Copy the lines below word for word, leaving out the picture.

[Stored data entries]

════

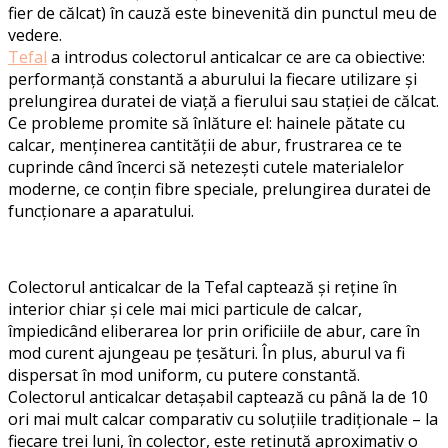
fier de călcat) în cauză este binevenită din punctul meu de
vedere.
Tefal
a introdus colectorul anticalcar ce are ca obiective:
performanță constantă a aburului la fiecare utilizare și
prelungirea duratei de viață a fierului sau stației de călcat.
Ce probleme promite să înlăture el: hainele pătate cu
calcar, menținerea cantității de abur, frustrarea ce te
cuprinde când încerci să netezești cutele materialelor
moderne, ce conțin fibre speciale, prelungirea duratei de
funcționare a aparatului.
Colectorul anticalcar de la Tefal captează și reține în
interior chiar și cele mai mici particule de calcar,
împiedicând eliberarea lor prin orificiile de abur, care în
mod curent ajungeau pe țesături. În plus, aburul va fi
dispersat în mod uniform, cu putere constantă.
Colectorul anticalcar detașabil captează cu până la de 10
ori mai mult calcar comparativ cu soluțiile tradiționale – la
fiecare trei luni, în colector, este reținută aproximativ o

════

● Task solution:
fier de călcat) în cauză este binevenită din punctul meu de
vedere.
Tefal
a introdus colectorul anticalcar ce are ca obiective:
performanță constantă a aburului la fiecare utilizare și
prelungirea duratei de viață a fierului sau stației de călcat.
Ce probleme promite să înlăture el: hainele pătate cu
calcar, menținerea cantității de abur, frustrarea ce te
cuprinde când încerci să netezești cutele materialelor
moderne, ce conțin fibre speciale, prelungirea duratei de
funcționare a aparatului.
Colectorul anticalcar de la Tefal captează și reține în
interior chiar și cele mai mici particule de calcar,
împiedicând eliberarea lor prin orificiile de abur, care în
mod curent ajungeau pe țesături. În plus, aburul va fi
dispersat în mod uniform, cu putere constantă.
Colectorul anticalcar detașabil captează cu până la de 10
ori mai mult calcar comparativ cu soluțiile tradiționale – la
fiecare trei luni, în colector, este reținută aproximativ o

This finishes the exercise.